Ultimately, decisions will be made by local governing bodies and public health agencies. For instance, the league had explored Calgary and Edmonton as potential centralized host sites under its four-arena plan, but on Thursday, Alberta’s chief medical officer of health reiterated that gatherings of 15 or more people would be prohibited until at least September.
According to sources, Toronto and Columbus are leading contenders to become two of the host cities. We’re told the plan would be for all teams to hold their training camps of up to three weeks at their assigned centralized locations.
This means players on clubs that advance deep into the playoffs following the planned hypothetical completion of the regular season would be segregated from society — and, more to the point, their families — for nearly four months.
Though the league would like to divide the quadrants into divisions, that may not be possible if geography is taken into account.
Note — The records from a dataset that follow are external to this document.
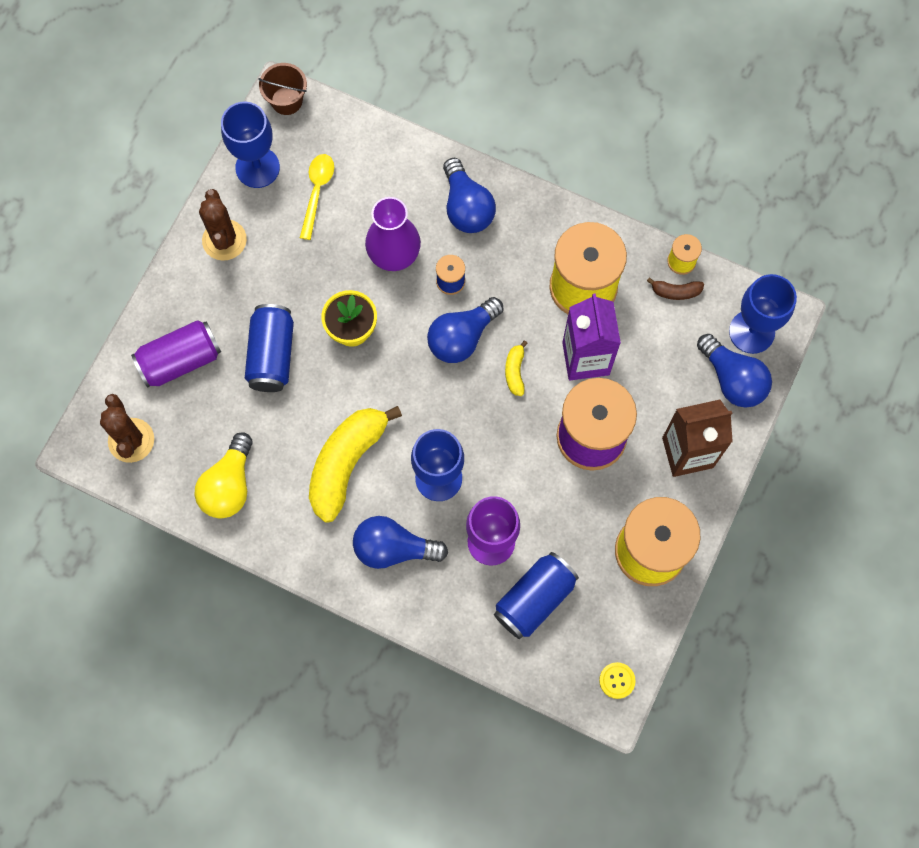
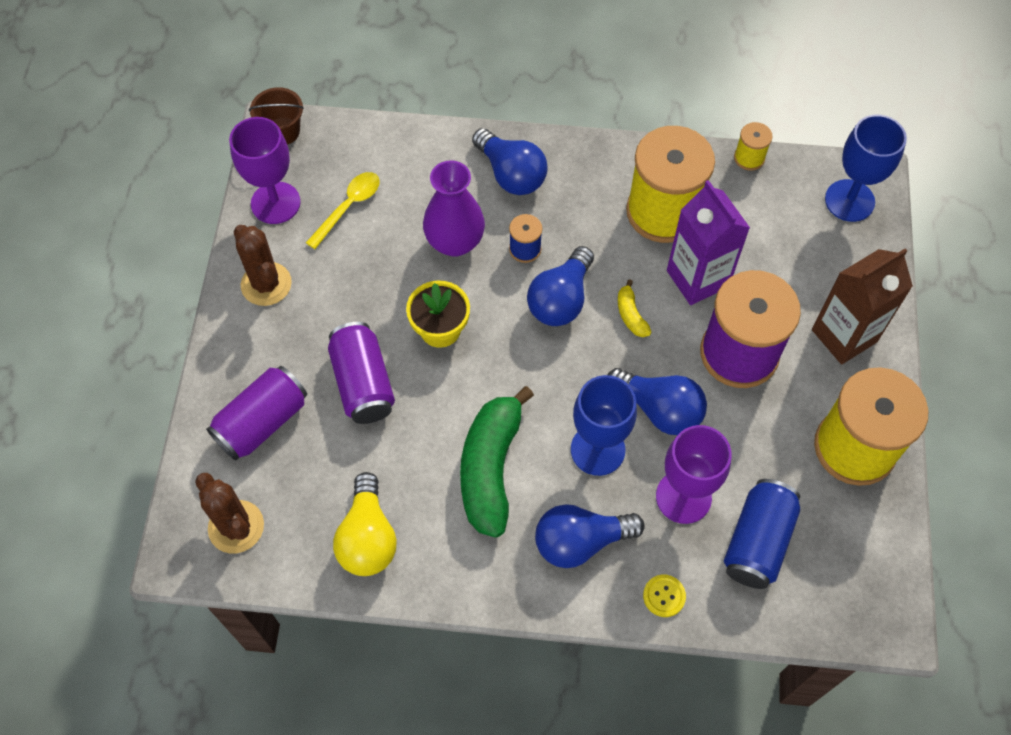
camera: 20 degrees left, 10 degrees down
blue goblet [221,102,280,188] -> purple goblet [229,117,301,224]
blue can [245,304,294,392] -> purple can [328,322,395,424]
yellow spoon [300,154,334,240] -> yellow spoon turned 45 degrees clockwise [306,172,380,249]
yellow banana [309,406,402,523] -> green banana [460,386,534,538]
yellow button [599,662,636,699] -> yellow button moved to [643,574,686,617]
brown banana [647,277,704,300] -> none
blue light bulb [697,334,772,408] -> blue light bulb moved to [608,368,707,435]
For instance, if Toronto hosts the Atlantic Division, that would be relatively convenient for the Leafs, Senators, Canadiens, Bruins, Red Wings and Sabres, but not at all for the Lightning and Panthers. If a southern city is chosen as a host site, the Florida teams might be assigned to that location.
But that is secondary, as is the fact much of the league’s interest in setting up shop in Canada is based on the currency conversion rate under which the Canadian dollar is now at 71 cents compared to the U.S. dollar. Costs matter.
At least as of Saturday, the league — whose chief medical officer, Dr. Winne Meeuwisse, has a PhD in clinical epidemiology — and union had not addressed myriad issues. One of the most critical regards the risk players with underlying medical conditions might confront under a reopening scenario.
Kaapo Kakko, for example, was diagnosed with Type 1 diabetes and celiac five or six years ago. Montreal’s Max Domi and Minnesota’s Luke Kunin have also been diagnosed with Type 1 diabetes. According to the American Diabetes Association, those individuals with Type 1 diabetes are not necessarily more susceptible to contracting COVID-19 but are likely to face worse outcomes.
Brian Boyle, of course, was diagnosed with chronic myeloid leukemia in 2017. He has been in full remission since October 2018 but may face a higher risk than the general playing population. There are other players with auto-immune issues. This is a topic on the PA’s list that must be addressed.
Testing will be an issue. How will tests be administered to every team’s traveling party of up to 60 people per, how often will tests be conducted, and how long will it take to get results? The underlying question, of course, is how is the NHL procuring not only enough testing kits, but swabs, reagents and necessary labs?
Those questions have yet to be answered.
The “day-in-the-life” itinerary under which players would be quarantined has yet been presented to the union. The idea is to keep the circle as tight as possible, but that would mean everyone associated with the effort — players, staff, on-ice officials, off-ice officials, NHL staff, arena laborers, bus drivers, food preparers, wait staff, et al — would be quarantined in a hotel for weeks on end, leaving only to head to the rink.
What about players/personnel whose significant others give birth? What about players/personnel who have weddings scheduled for the summer? What if a family member falls ill? What about Europeans returning from their respective home countries? What about existing travel restrictions? What about the many topics I’m sure I haven’t considered?
These are all topics on the agenda for the Return to Play Committee.
Reopening the league will be a massive task. Every “i” must be dotted, every “t” must be crossed. For if the NHL reopens, this will be one time when hockey will be a life and death proposition.